Spezie e benessere, i salvasalute

Oltre ad insaporire i piatti con i loro aromi, a volte orientali, a volte esotici, le spezie rappresentano anche un ottimo aiuto per la salute, mantenendo il benessere e l’equilibrio organico.
Sono infatti notevoli le proprietà benefiche contenute in molte delle spezie comunemente usate in cucina, dal mantenimento dell’equilibrio intestinale alla formazione di batteri ed enzimi positivi per l’organismo.
Soprattutto le spezie utilizzate nella cucina orientale ed indiana hanno dimostrato di possedere importanti attività antiossidanti che ne giustificherebbero un uso più continuativo non solo per insaporire una ricetta.

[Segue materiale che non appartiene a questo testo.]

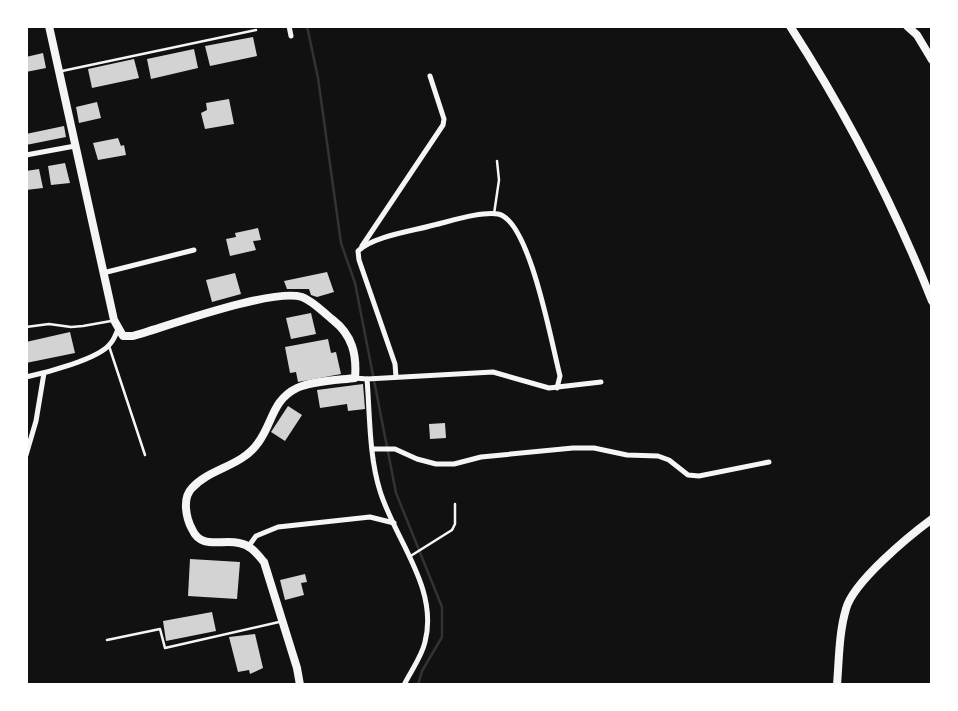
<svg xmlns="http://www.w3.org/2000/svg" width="958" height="711" viewBox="0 0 958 711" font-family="'Noto Serif',serif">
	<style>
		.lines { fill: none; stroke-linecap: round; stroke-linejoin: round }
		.stream { stroke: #333; stroke-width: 2.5 }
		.building { fill: #d3d3d3 }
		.service { stroke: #f5f5f5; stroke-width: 2.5 }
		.minor { stroke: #f5f5f5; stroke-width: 5 }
		.secondary { stroke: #f5f5f5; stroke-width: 8 }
	</style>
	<rect width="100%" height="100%" fill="#111"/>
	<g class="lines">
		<path class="stream" d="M 307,26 L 318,78 L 341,243 L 355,283 L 396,493 L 442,607 L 442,637 L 422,671 L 418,685"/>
	</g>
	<g class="building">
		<path d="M 253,37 L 257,56 L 210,66 L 205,46 Z"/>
		<path d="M 194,49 L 198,68 L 151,79 L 147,59 Z"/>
		<path d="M 43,53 L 46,68 L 26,72 L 26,57 Z"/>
		<path d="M 134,59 L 139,78 L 92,88 L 88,69 Z"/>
		<path d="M 229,99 L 234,124 L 205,129 L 201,113 L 207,110 L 206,103 Z"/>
		<path d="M 97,102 L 101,118 L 79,123 L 76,107 Z"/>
		<path d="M 64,126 L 66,137 L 26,145 L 26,134 Z"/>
		<path d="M 118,138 L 121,146 L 124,145 L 126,155 L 98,160 L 93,143 Z"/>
		<path d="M 65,163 L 70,183 L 51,185 L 48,166 Z"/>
		<path d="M 39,169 L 43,188 L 26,190 L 26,171 Z"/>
		<path d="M 258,228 L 261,240 L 253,241 L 256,250 L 230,256 L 226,239 L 236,237 L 235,233 Z"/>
		<path d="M 327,272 L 334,292 L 317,297 L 311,295 L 309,289 L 287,289 L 284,281 Z"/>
		<path d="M 235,273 L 241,294 L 212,302 L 206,280 Z"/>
		<path d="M 311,313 L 316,334 L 291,339 L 286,318 Z"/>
		<path d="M 70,332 L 75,353 L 26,363 L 26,342 Z"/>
		<path d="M 328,339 L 331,353 L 336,352 L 341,374 L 298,382 L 296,372 L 290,373 L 285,347 Z"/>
		<path d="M 363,384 L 365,409 L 348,411 L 347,404 L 320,408 L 317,390 Z"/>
		<path d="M 288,406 L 302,415 L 285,441 L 271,432 Z"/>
		<path d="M 445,423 L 446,438 L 430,439 L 429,424 Z"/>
		<path d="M 190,559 L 240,562 L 237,599 L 188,596 Z"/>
		<path d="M 305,574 L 307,582 L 301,583 L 304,595 L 285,600 L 280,580 Z"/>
		<path d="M 212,612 L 216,631 L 166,641 L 163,621 Z"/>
		<path d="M 255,634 L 263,668 L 250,674 L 249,670 L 238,672 L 229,637 Z"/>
	</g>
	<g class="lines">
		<g class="service">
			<path d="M 62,71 L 256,30"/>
			<path d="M 494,214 L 499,180 L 497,161"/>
			<path d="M 26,327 L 49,324 L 71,327 L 83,326 L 111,321"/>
			<path d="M 109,346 L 145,455"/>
			<path d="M 409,557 L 452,530 L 455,524 L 455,504"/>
			<path d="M 107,640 L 160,629 L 165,648 L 279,622"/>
		</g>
		<g class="minor">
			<path d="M 289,26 L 291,36"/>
			<path d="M 26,155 L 75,146"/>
			<path d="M 362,246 L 443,125 L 444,119 L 430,76"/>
			<path d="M 103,273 L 194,250"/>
			<path d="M 26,377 C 45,373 99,359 110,344 C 114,340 116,334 118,329"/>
			<path d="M 396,377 L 395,364 L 359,260 L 358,251 C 373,236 413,231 434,225 C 451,221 482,211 498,214 C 530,220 552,346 560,376 L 557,388"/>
			<path d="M 355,378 L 367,379 L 493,372 L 549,388 L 601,382"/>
			<path d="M 367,379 C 370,416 369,456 380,491 C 395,540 439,588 425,642 C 422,656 411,671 404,685"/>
			<path d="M 373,449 L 395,449 L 417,459 L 436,464 L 454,464 L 481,457 L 573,448 L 594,448 L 627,455 L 658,456 L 669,460 L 688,475 L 699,476 L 769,462"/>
			<path d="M 26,455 L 36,421 L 44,373"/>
			<path d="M 248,547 L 256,536 L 278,527 L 370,517 L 394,523"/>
		</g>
		<g class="secondary">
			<path d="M 49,26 L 114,320 L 123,336 L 133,336 C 168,326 272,288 302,297 C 313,301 324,313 333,320 C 352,335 357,354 355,378 C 339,380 311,381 297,388 C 272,400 273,423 258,443 C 241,467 210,468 192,488 C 182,498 186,518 192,529 C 201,550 221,539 239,543 C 251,545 257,554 264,562 L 297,668 L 300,685"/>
			<path d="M 790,26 C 846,113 894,205 932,301"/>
			<path d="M 907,26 L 917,35 L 932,60"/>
			<path d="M 837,685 C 839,660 839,632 846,609 C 853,582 909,536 932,519"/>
		</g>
	</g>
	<rect width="958" height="711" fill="none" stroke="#ffffff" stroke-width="56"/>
</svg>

spezie-1Un esempio può essere il curry, originario dell’India e ottenuto dalla tostatura e pestatura in mortaio di numerose altre spezie, quali: curcuma, cumino, chiodi di garofano, cannella, fieno greco, coriandolo, noce moscata, peperoncino, zenzero e pepe nero.

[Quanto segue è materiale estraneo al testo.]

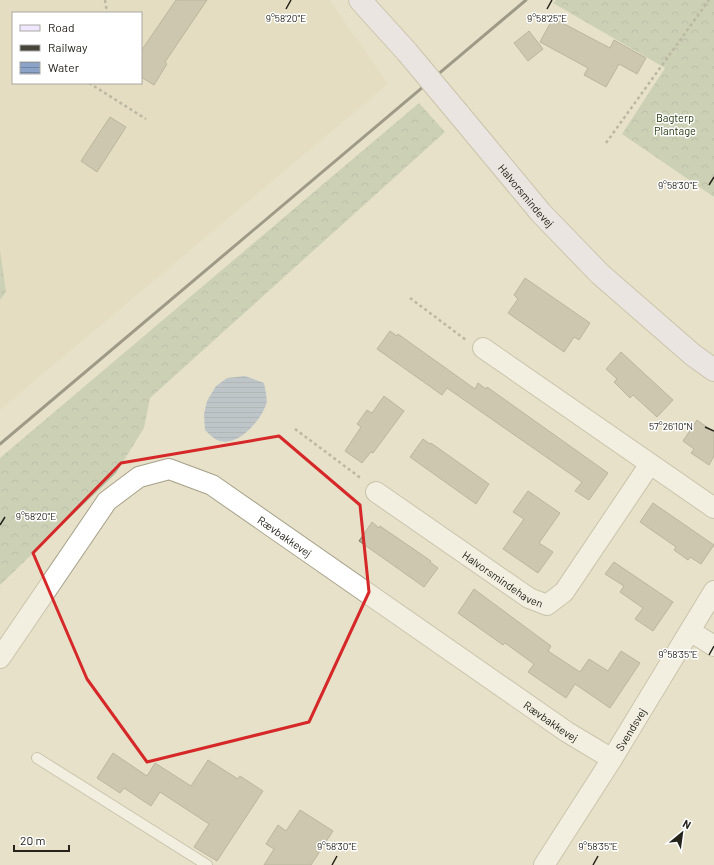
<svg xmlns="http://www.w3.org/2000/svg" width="714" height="865" viewBox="0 0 714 865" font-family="Barlow,sans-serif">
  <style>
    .built { fill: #e1d8b9; fill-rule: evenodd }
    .forest { fill: url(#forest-crowns) }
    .water { fill: url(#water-rules) }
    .building { fill: #aca68f; stroke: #857f69 }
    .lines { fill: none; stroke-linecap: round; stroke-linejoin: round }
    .lane-casing { stroke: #a6a089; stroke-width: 12 }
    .street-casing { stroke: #a6a089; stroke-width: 22 }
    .secondary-casing { stroke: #a6a089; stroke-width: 24 }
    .path { stroke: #888473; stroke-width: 2.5; stroke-dasharray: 3 3; stroke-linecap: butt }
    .lane { stroke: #fff; stroke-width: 10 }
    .street { stroke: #fff; stroke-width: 20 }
    .secondary { stroke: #f0e8fe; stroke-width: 22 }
    .rail { stroke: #474439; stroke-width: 3 }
    .secondary-bridge-casing { stroke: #a6a089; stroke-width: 24; stroke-linecap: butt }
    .secondary-bridge { stroke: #f0e8fe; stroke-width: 22 }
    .marked { fill: none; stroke: #d62828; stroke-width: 3; stroke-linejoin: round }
    .ticks { fill: none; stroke: #25231a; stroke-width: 1.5 }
    .labels { text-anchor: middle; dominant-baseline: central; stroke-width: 3; stroke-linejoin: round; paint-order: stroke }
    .park-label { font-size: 11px; fill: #1e3408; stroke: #fff }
    .street-label { font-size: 11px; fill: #25231a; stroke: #fff }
    .ticks-label { font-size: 10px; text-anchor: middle; fill: #25231a; stroke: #fff; stroke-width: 3; stroke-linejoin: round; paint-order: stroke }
  </style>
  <defs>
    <pattern id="forest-crowns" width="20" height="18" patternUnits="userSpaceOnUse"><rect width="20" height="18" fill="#aaba9e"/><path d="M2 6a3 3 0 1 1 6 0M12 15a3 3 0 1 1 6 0" fill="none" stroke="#8a9780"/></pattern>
    <pattern id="water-rules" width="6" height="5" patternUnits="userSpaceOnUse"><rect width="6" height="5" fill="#8ba3c7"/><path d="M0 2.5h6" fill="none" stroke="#7184a1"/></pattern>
  </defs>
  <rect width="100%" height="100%" fill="#e7e1c9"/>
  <!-- built -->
  <path class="built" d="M0,0H330L388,84L0,410ZM13,13H141V83H13Z"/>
  <!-- forest -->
  <path class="forest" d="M556,0H714V197L622,134L665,68L553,3Z
    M419,103L445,132L150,398L144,428L116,473L0,585V458Z
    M0,250L6,292L0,300Z"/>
  <!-- water -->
  <path class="water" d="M245,376L264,383C265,390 268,398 266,405C260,421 237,449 217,440C213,438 208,433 205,430L204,414L207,401L216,386L227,378Z"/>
  <!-- building -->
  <path class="building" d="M176,0H207L165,62L167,64L154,85L141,77V51Z
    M553,18L610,48L614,40L646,58L637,74L619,64L606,87L584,75L588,68L540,42Z
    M529,31L543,49L528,61L514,43Z
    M110,117L126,127L97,172L81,161Z
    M525,278L590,323L579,340L574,337L564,352L508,313L518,299L514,295Z
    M390,331L397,336L398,334L475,389L478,383L486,389L487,387L608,473L589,500L575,491L582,482L447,388L442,395L377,349Z
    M621,352L673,400L657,417L633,395L630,398L614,382L617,379L606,369Z
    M384,396L404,411L373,453L371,452L362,463L345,451L361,427L357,424L367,410L372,413Z
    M697,420L714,432V456L709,465L691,453L694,449L683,441Z
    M423,439L430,444L431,443L489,484L476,504L410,457Z
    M528,491L560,513L539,543L553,552L538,573L503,549L524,519L513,512Z
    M653,503L714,545L701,564L690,557L688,560L674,550L676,547L640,522Z
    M372,522L379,528L380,526L431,561L430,562L438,568L424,587L359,541Z
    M614,562L673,602L653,631L635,619L643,608L620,592L624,586L605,574Z
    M474,589L551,646L548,651L580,672L589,659L608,671L621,651L640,663L610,708L575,684L566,698L528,672L534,664L505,643L503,645L458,613Z
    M113,753L147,776L155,763L191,786L208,760L238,779L240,776L263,791L217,861L194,847L209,824L160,792L151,806L124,788L120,793L97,778Z
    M300,810L333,831L311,865H264L274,849L266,844L278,825L286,831Z"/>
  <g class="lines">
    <!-- lane casing -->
    <g class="lane-casing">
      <path id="lane" d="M37,758L207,865"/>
    </g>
    <!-- street casing -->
    <g class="street-casing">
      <g id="street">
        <path d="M483,348L714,508"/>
        <path id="s1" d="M376,492L529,598L547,605L564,592L650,464"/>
        <path d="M690,631L714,646"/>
        <path id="s2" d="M0,658L107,501L139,477L169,469L212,485L567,732L612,759"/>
        <path id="s3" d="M544,865L612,759L714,591"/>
      </g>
    </g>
    <!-- secondary casing -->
    <g class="secondary-casing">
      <g id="secondary">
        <path d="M360,0L407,52"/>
        <path id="s4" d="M458,113L541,213L600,274L693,355L714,370"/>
      </g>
    </g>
    <!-- path -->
    <path class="path" d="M105,0L107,13
      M89,83L146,119
      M606,143L709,0
      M410,298L466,340
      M295,429L362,479"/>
    <!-- lane -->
    <use href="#lane" class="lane"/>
    <!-- street -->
    <use href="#street" class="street"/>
    <!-- secondary -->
    <use href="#secondary" class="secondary"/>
    <!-- rail -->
    <path class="rail" d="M0,444L526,0"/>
    <!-- secondary-bridge casing -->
    <g class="secondary-bridge-casing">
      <path id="secondary-bridge" d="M407,52L458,113"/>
    </g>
    <!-- secondary-bridge -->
    <use href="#secondary-bridge" class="secondary-bridge"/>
  </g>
  <!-- marked area -->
  <path d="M0 0H714V865H0ZM279,436L360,505L369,592L309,722L147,762L87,679L33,553L121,463Z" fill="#e7e1c9" fill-opacity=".55" fill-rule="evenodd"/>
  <path class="marked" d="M279,436L360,505L369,592L309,722L147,762L87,679L33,553L121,463Z"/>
  <!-- ticks -->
  <path class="ticks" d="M286,9L291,0M547,9L552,0M709,185L714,177M705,427L714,431M0,525L5,517M709,655L714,646M332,865L337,856M593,865L598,856"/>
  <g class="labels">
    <!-- park labels -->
    <g class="park-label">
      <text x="675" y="117">Bagterp<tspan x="675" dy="13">Plantage</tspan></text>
    </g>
    <!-- street labels -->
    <g class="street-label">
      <text stroke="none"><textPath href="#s4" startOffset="107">Halvorsmindevej</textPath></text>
      <text stroke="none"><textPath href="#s2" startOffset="396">Rævbakkevej</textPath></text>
      <text stroke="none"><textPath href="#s1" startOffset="154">Halvorsmindehaven</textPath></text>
      <text stroke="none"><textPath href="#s2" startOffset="720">Rævbakkevej</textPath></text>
      <text stroke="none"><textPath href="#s3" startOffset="161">Svendsvej</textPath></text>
    </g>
  </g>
  <g class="ticks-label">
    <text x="286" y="22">9°58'20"E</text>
    <text x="547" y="22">9°58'25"E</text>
    <text x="678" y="189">9°58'30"E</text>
    <text x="671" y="430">57°26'10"N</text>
    <text x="36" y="520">9°58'20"E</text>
    <text x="678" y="658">9°58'35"E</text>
    <text x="337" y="850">9°58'30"E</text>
    <text x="598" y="850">9°58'35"E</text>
  </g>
  <!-- legend -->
  <rect x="12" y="12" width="130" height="72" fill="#ffffff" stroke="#a8a7a3"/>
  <rect x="20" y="25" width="20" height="6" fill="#f0e8fe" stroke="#a8a7a3"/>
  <text x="48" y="32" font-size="12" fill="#25231a">Road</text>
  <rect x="20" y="45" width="20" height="6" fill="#474439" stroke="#a8a7a3"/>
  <text x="48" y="52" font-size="12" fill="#25231a">Railway</text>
  <rect x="20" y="62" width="20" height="12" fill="url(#water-rules)" stroke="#a8a7a3"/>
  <text x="48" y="72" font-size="12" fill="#25231a">Water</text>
  <!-- north arrow -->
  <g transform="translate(682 833) rotate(29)" stroke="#ffffff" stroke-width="3" paint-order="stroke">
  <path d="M0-3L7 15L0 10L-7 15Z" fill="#25231a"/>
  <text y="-6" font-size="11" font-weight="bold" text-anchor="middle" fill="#25231a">N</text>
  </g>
  <!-- scale -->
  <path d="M14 845v6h55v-6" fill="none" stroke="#25231a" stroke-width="2"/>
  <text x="20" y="845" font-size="12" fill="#25231a" stroke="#ffffff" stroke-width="3" paint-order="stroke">20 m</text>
</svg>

Grazie alla presenza di curcumino, il curry diventa un vero alleato nel miglioramento della digestione, con proprietà anche antiossidanti ed antinfiammatorie.
Ma anche il cumino, per effetto del suo grande quantitativo di vitamine del gruppo B, aiuta ad eliminare problemi di aerofagia e disfagia post prandiale, riducendo il gonfiore addominale e stimolando il sistema immunitario.
La proprietà benefiche delle spezie non si riducono all’insaporimento delle pietanze e alle attività digestive, poiché esse sono ricche di principi attivi dotati di vere e proprie attività medicamentose.
Molte spezie vengono anche utilizzate nella medicina ayurvedica in quanto capaci di sfruttare, sulla base del concetto delle tre energie vitali, un meccanismo che riporta l’organismo in equilibrio, eliminando le tensioni e migliorando la secrezione gastrica, i processi digestivi in genere e l’eliminazione di gas intestinali.
Molto utilizzate anche in erboristeria sotto forma di decotti, infusi o tinture, le spezie possono trovare largo uso anche come rimedi naturali ai disturbi più disparati, sfruttando l’alto contenuto di oli essenziali e principi aromatici.
Lo zenzero può essere facilmente utilizzato fresco come ottimo antinausea, antinfiammatorio ed antipiretico, mentre sotto forma di infuso caldo allevia i sintomi del raffreddore.
Analogamente il peperoncino, ottimo antibatterico naturale, è in grado di stimolare la digestione e migliorare sinusite e raffreddore grazie al suo effetto vasodilatatore. Ottimo antitumorale è per esempio la curcuma, che si è dimostrata capace di inibire la replicazione cellulare nei tumori, con importanti ulteriori effetti benefici antiossidanti, antitrombotici ed antinfiammatori.
Non di rado le spezie possono anche essere sfruttate nella cosmesi, soprattutto nella produzione di impacchi, bagni o preparati casalinghi che sfruttano principalmente i benefici topici dei loro olii essenziali.